----- DATA -----
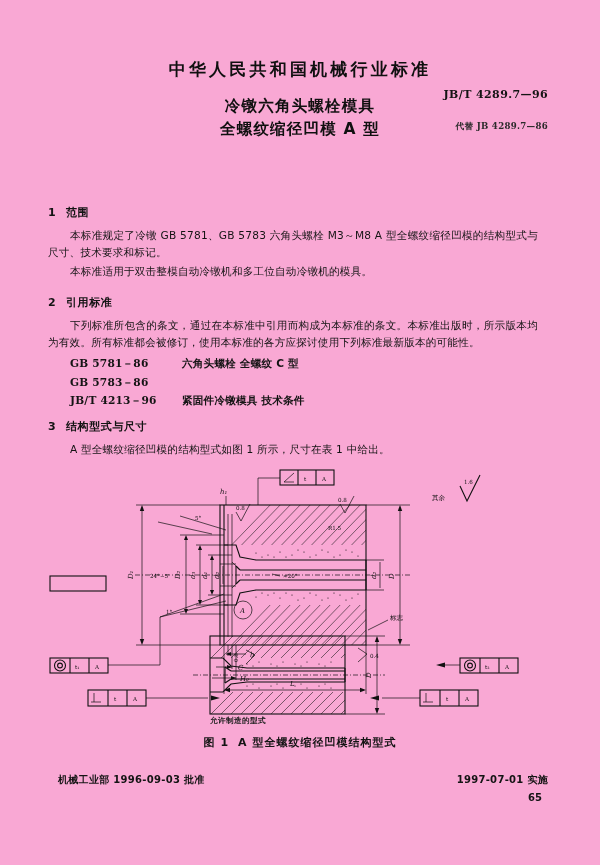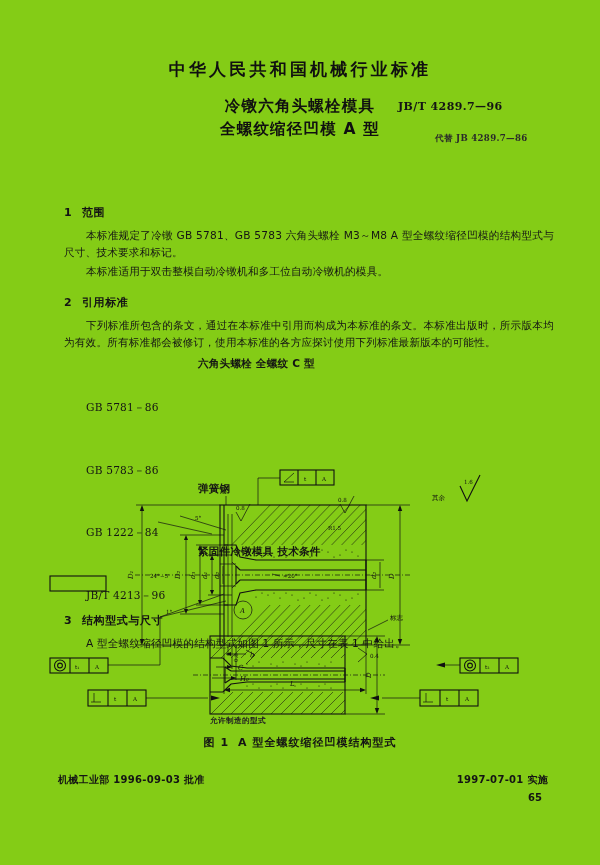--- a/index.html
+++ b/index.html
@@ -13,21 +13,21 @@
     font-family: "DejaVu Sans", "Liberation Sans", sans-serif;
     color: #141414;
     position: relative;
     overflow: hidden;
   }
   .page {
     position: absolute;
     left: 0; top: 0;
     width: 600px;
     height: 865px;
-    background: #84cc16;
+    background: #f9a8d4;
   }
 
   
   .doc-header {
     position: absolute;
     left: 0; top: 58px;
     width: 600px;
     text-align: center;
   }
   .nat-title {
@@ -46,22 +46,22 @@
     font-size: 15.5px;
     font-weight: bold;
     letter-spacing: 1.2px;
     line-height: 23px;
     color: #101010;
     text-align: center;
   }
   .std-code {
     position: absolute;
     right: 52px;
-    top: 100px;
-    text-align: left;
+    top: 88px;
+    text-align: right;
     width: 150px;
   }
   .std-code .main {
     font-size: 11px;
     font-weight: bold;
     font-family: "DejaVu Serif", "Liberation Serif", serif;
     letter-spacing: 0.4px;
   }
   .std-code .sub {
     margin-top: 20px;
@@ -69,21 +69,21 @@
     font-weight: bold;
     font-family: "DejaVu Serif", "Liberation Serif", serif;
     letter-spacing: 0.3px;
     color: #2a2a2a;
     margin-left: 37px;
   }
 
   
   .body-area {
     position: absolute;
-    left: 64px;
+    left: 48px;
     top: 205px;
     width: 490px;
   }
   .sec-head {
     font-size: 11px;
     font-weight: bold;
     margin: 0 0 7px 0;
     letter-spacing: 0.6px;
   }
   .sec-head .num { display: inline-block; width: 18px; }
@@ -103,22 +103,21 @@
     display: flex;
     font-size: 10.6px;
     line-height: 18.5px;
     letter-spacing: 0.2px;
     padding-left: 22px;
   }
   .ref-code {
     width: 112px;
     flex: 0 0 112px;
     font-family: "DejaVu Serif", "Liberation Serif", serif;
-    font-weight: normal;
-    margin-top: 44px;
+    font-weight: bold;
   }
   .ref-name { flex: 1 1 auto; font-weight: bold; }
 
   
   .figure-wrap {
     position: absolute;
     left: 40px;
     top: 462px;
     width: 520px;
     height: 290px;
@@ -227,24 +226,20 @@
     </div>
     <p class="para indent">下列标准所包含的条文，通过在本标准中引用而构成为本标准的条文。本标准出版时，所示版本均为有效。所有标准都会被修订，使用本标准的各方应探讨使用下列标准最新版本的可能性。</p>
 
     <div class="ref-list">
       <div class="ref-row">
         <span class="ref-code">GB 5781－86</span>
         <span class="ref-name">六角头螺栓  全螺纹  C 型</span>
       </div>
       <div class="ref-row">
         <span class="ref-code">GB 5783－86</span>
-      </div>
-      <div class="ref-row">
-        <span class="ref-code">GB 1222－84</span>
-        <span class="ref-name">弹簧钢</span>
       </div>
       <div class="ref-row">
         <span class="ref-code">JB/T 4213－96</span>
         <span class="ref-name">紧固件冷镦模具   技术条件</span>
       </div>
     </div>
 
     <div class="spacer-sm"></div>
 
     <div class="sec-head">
-----
----- DATA -----
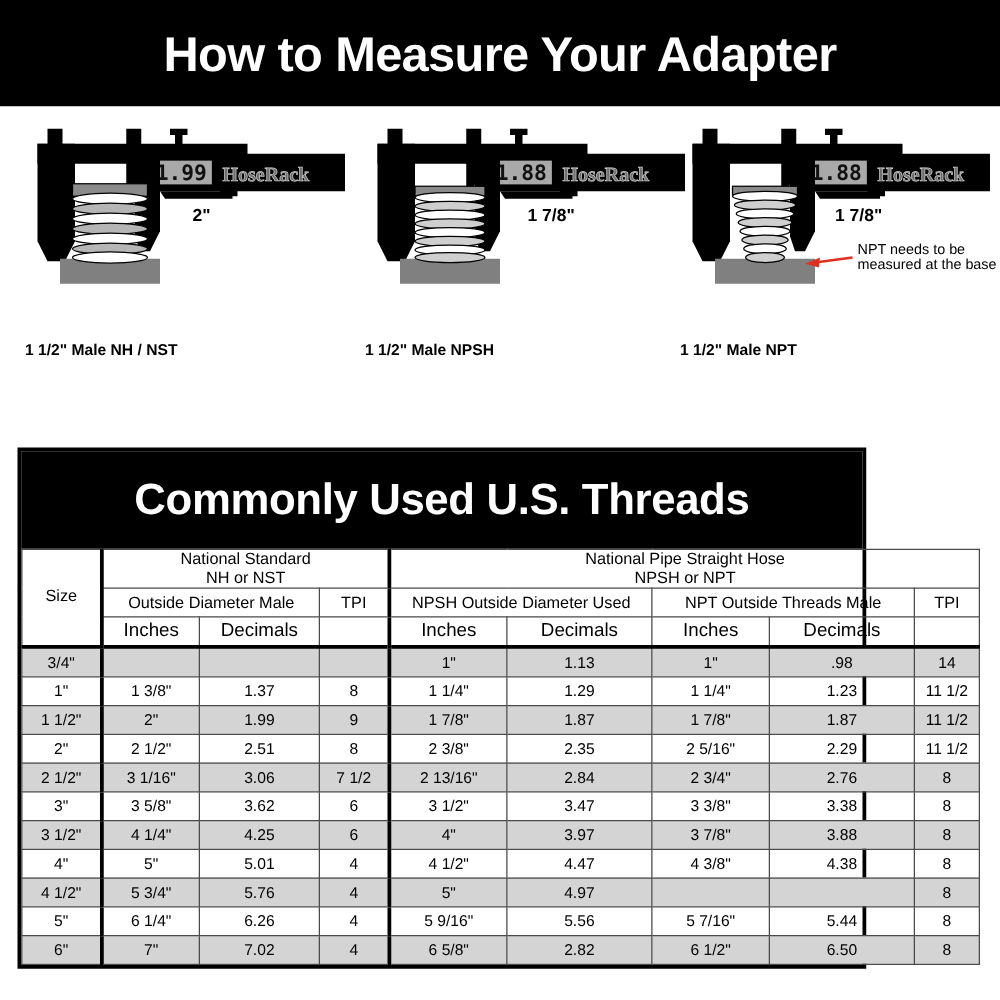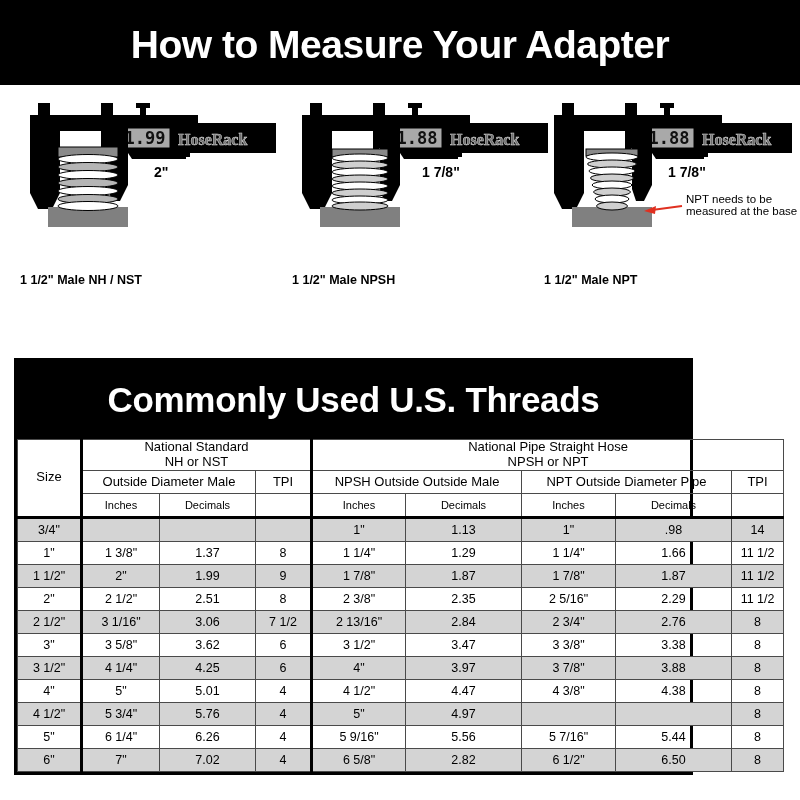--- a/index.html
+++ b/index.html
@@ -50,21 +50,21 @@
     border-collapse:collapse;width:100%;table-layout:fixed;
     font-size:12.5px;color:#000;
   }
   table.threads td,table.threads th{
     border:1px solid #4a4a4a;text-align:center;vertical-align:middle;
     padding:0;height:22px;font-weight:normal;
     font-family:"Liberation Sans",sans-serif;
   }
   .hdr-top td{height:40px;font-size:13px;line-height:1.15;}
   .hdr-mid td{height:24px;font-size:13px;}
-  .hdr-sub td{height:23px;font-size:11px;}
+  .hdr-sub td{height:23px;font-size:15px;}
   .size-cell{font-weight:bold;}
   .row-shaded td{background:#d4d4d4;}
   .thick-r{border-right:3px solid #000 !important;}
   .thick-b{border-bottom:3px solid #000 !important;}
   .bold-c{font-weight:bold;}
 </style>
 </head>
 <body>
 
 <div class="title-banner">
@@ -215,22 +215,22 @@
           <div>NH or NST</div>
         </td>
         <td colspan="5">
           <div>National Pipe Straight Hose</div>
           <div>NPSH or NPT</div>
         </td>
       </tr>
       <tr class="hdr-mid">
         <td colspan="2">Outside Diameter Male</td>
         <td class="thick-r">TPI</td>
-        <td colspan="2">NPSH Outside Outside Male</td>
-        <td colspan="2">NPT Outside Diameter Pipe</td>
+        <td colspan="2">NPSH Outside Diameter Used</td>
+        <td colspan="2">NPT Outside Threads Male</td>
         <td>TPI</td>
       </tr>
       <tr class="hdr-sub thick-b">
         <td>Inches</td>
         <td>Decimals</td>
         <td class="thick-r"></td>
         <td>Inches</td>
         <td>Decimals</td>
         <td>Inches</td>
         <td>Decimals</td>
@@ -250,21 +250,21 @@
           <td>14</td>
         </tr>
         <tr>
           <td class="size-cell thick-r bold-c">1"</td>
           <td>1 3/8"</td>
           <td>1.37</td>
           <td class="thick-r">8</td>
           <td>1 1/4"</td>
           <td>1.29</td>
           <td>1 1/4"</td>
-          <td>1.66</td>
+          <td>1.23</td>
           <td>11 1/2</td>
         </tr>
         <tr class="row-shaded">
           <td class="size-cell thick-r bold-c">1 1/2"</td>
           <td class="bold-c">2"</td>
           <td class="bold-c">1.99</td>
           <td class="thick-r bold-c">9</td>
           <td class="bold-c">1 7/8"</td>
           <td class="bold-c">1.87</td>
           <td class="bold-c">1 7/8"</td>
-----
▶ WHAT YOU HAVE TO DO
Among the entries above, how many lines contain the string "sans"? Write the number alone.

▶ ANSWER TO THIS EXERCISE
2